3 March 2024 John 4:5-42
The Jews and Samaritans are the West Side Story of the Bible, people tragically separated by something they have in common.
Like the Sharks (Puerto Rican teens) and the Jets (White teens) of the Broadway play and 1961 movie, with the Jews and Samaritans it was a turf war, complicated by ethnicity. Samaria had been conquered by the Assyrians in 722 B.C., and following the custom of that time, the Assyrians deported all the potential leaders of Samaria, replacing them with foreigners from other parts of their empire. These foreigners mingled with the locals, and over time adopted the religion they found there, becoming Jews. Jerusalem fell to the Babylonians in 597 B.C., and the Babylonians did the same thing, deporting all the potential leaders and replacing them with foreigners. When the exiles from Babylon returned in 538 B.C. the Samaritan Jews at first welcomed them, and wanted to help them rebuild Jerusalem and the temple. The Jews returning from Babylon saw in the Samaritans only foreigners, and wanted to have nothing to do with them, reasoning that too much coziness with foreigners was what had caused the Exile in the first place.
And so the hatred began. It looked briefly like the hatred might be resolved when Jesus encountered the Samaritan woman at the well. Although she only wanted to talk about the things that separated them, Jesus finally persuaded her that He was the Messiah, and then she persuaded the people in her town. For a few moments it appeared that the centuries-old hatred might be healed in Jesus the Messiah, but the story ends the same way West Side Story ends, along with Pyramus and Thisbe, along with Romeo and Juliet, and dozens of other stories like them. Tony dies in Maria’s arms in West Side Story, but Romeo and Juliet both die, Pyramus and Thisbe too, and the feud goes on. The Samaritans and Jews were never reconciled. The Samaritans have dwindled and dwindled over the centuries. Today there are only about 800 left.

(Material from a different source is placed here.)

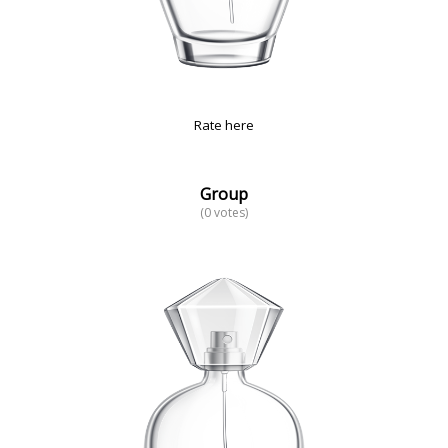
Rate here
Group
(0 votes)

It would be nice to think that all fights are finally resolved into friendship, but that is almost never the case. The reality is that most fights end when the last person who can remember what the fight was about finally dies. The Samaritan woman at the well is memorable today not for helping heal the wound between Samaritans and Jews, but for being the second missionary to the gentiles. The first was the Gerasene Demoniac, whom Jesus sent back to his own people, to witness to them, and by whose efforts the Decapolis (the east side of the Jordan River) became one of the most densely Christian areas in antiquity (cf. Mark 5:1-20). The Samaritan woman at the well, and the people in her town whom she brought to Jesus, created a safe place for Christians who were fleeing the persecution that broke out after the stoning of St. Stephen (Acts 8:4-8, 14-17). Many Samaritans believed after that, motivating some to continue northward to Antioch, and from there the gentile mission began under Sts. Paul and Barnabas (Acts 13:1-3).
Some fights cannot be resolved. Some fights keep going till somebody dies, and there is nobody left to remember the fight. Sometimes the best we can do is to create pockets of faithfulness, from which, in time, new missions can grow. That was the gift of the Samaritans to the Church – they were a safe place for the faithful in a dangerous time, and from that safe place the Church grew. Making our families, parishes and schools similarly safe places is a heroic and deeply faithful act. The Kingdom can grow from faithful patches like that. It always has.